I placed this on the other thread as S & P downgrade Australia
https://pbs.twimg.com/media/EVChWHlUMAEuR5d?format=jpg&name=small
Yay! Another foreign take over of a kiwi business saved by the current global situation. We must review the rules around foreign investment in New Zealand so we don't see foreign companies who have reported huge profits in recent years, paying minimal tax then shutting up shop and leaving industries high and dry when the going gets tough. No consideration for social justice!
A serious discussion on all foreign investment needs to be had. Foreign Investment must benefit the country not just the shareholder and rules must be put in place to protect our sovereign rights before selling off public and private assets.
Tightening of taxes payable in NZ, the introduction of stamp duty all these things will benefit the country.
That's what happens when deal is cancelled.
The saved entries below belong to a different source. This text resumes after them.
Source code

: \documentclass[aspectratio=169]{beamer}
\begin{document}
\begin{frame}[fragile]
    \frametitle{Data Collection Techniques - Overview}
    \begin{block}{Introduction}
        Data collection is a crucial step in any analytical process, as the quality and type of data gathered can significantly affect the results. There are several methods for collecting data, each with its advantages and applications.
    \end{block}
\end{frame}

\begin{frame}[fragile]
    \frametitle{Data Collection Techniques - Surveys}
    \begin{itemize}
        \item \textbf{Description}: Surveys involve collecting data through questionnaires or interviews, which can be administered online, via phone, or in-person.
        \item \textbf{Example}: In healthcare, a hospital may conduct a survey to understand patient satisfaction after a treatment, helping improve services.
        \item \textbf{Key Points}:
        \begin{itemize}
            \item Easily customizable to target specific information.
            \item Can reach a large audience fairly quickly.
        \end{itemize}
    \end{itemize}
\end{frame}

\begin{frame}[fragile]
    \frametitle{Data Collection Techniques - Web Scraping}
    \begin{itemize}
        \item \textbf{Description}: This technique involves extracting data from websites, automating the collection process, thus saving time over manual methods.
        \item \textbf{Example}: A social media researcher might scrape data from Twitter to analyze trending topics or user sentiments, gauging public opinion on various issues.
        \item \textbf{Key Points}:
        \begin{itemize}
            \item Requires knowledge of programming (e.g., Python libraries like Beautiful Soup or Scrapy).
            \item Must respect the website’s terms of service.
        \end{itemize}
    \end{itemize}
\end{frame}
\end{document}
Mass selling by merger arbitrageurs ...
"Metlifecare was taking legal advice"
Ah, yes. Suing an overseas entity. Probably with as much chance of success as the last time 'we' did it. ie: None.
"NZ Super Fund to sue the Bank of Portugal over $200m loss"
https://www.stuff.co.nz/business/industries/66416001/nz-super-fund-to-s…
Let's do the sums. $150million + $200 million + current revaluations lasses = A very big number!
But not too worry. Just hang in there, because in 50 years time.... ( What? It could be much worse? Never a possibility of that...)
Check, visit.. the same like hotel/motel it's got star ratings, how old, how new the facilities, staff personnel, how's the independent housing care maintenance, hospital wing ready. Those retiree with missing money by fraud means (blue/white collars).. have to opt according to the budget, Those retiree that used to run a collapse finance co.? - somehow can still opt the nice luxury retirement home..usually the good one, as usual.. you'll see the strong connections of affiliations with the Blue team, even to the level of their private hospital links. huush.. huush.